PROBLEM STATEMENT
Filter the material down to the lines containing the string "that". Matching is case-sensitive.

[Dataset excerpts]
-------------------------

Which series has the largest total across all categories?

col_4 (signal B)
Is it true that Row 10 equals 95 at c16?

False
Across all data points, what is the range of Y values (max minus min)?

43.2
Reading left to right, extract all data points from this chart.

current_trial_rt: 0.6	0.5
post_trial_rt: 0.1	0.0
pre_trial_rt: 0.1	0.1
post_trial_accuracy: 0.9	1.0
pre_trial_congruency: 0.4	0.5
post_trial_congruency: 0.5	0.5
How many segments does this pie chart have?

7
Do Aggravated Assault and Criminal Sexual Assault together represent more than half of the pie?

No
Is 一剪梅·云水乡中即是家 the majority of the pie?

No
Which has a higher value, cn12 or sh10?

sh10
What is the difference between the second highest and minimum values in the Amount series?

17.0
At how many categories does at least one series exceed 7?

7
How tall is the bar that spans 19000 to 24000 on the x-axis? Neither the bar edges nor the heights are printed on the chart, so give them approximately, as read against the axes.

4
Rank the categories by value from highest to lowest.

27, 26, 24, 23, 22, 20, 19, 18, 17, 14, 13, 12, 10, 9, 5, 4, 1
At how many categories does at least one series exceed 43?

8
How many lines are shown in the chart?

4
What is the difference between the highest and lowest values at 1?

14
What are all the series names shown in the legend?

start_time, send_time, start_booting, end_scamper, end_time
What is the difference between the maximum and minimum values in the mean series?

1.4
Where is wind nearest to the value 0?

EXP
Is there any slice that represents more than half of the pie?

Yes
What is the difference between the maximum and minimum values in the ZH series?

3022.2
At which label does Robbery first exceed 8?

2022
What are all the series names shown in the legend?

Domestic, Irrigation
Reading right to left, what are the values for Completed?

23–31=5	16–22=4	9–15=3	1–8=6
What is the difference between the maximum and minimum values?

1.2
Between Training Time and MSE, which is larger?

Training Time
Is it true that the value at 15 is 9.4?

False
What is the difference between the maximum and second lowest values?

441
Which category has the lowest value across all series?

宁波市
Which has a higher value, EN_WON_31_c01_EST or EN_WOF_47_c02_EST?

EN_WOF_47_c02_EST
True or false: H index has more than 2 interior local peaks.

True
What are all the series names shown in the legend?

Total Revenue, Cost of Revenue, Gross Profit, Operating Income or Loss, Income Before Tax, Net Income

-------------------------

WRITTEN RESPONSE
Is it true that Row 10 equals 95 at c16?
How tall is the bar that spans 19000 to 24000 on the x-axis? Neither the bar edges nor the heights are printed on the chart, so give them approximately, as read against the axes.
Is there any slice that represents more than half of the pie?
Is it true that the value at 15 is 9.4?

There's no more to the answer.